» WHAT THE EXERCISE ASKS
Ignoring pictures, transcribe exactly the lines between the one containing "Figure 10. Interferograms" and the end of the material, both included.

BEGIN INPUT DATA

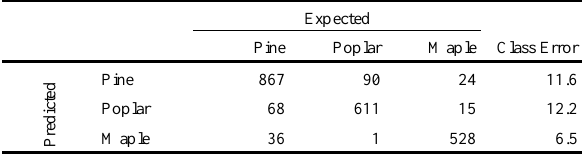
Table 3. Confusion matrix for the classification accuracy averaged over 20 iterations using 30% of the data for training using geometric derived features (values are average over 20 iterations)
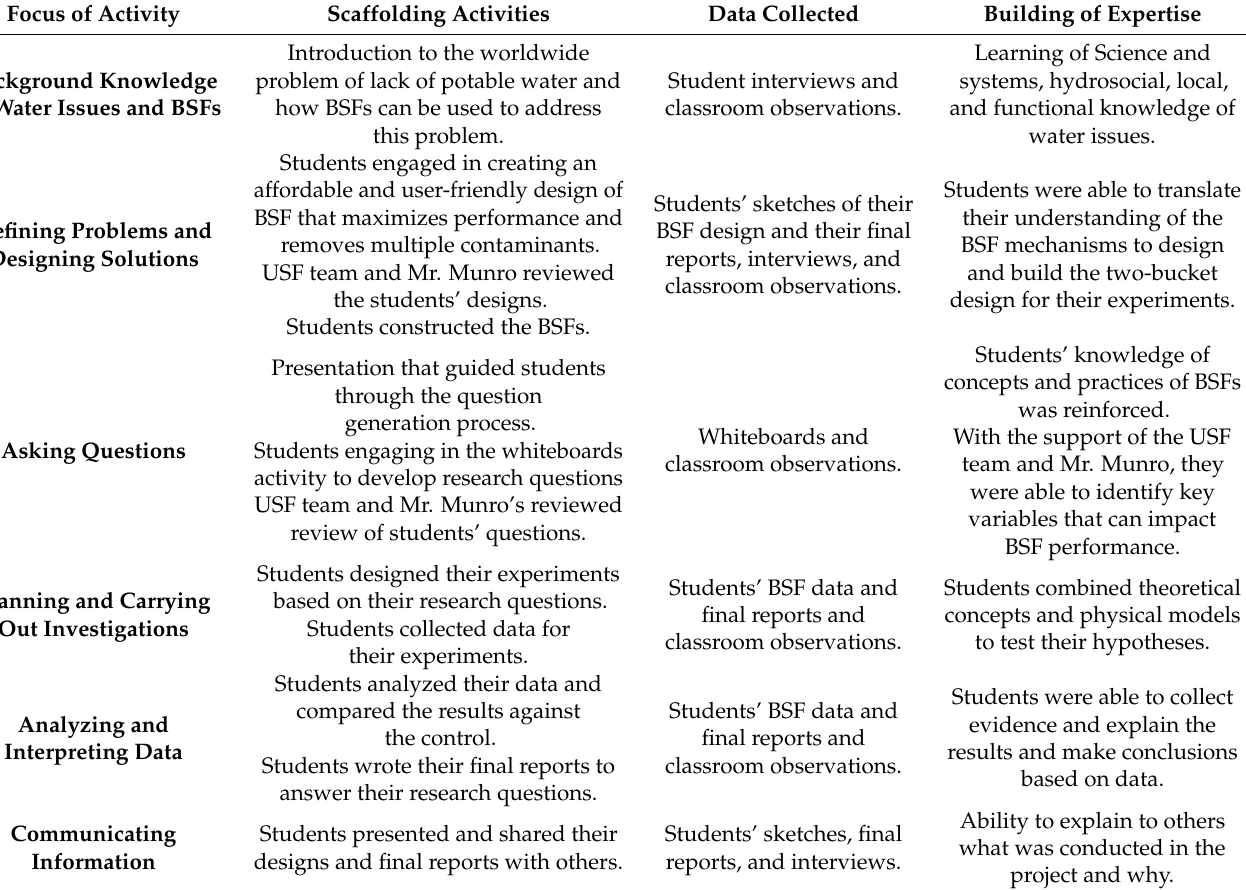
Table 1. Scaffolding activities and their relationships with science and engineering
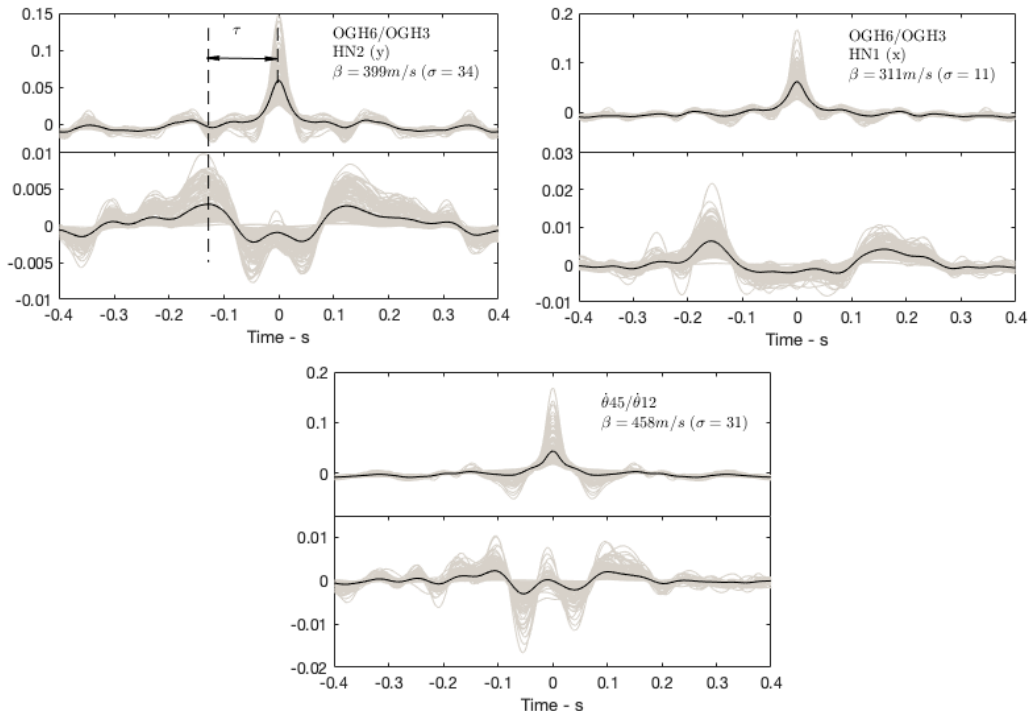
Figure 10. Interferograms obtained by seismic interferometry by deconvolution (SIbyD) between the horizontal components of sensors OGH6 and OGH3 in directions x and y, and with the array-derived rotation rates at the top 𝜃(cid:4662) (cid:2872)(cid:2873) and at the bottom 𝜃(cid:4662) (cid:2869)(cid:2870) of the structure.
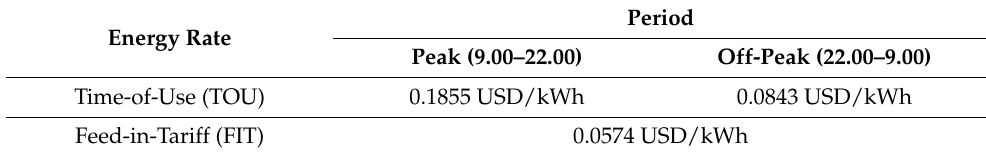
Table 1. The hourly TOU and FIT rates [5].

END INPUT DATA

» EXERCISE RESPONSE
Figure 10. Interferograms obtained by seismic interferometry by deconvolution (SIbyD) between the horizontal components of sensors OGH6 and OGH3 in directions x and y, and with the array-derived rotation rates at the top 𝜃(cid:4662) (cid:2872)(cid:2873) and at the bottom 𝜃(cid:4662) (cid:2869)(cid:2870) of the structure.
Table 1. The hourly TOU and FIT rates [5].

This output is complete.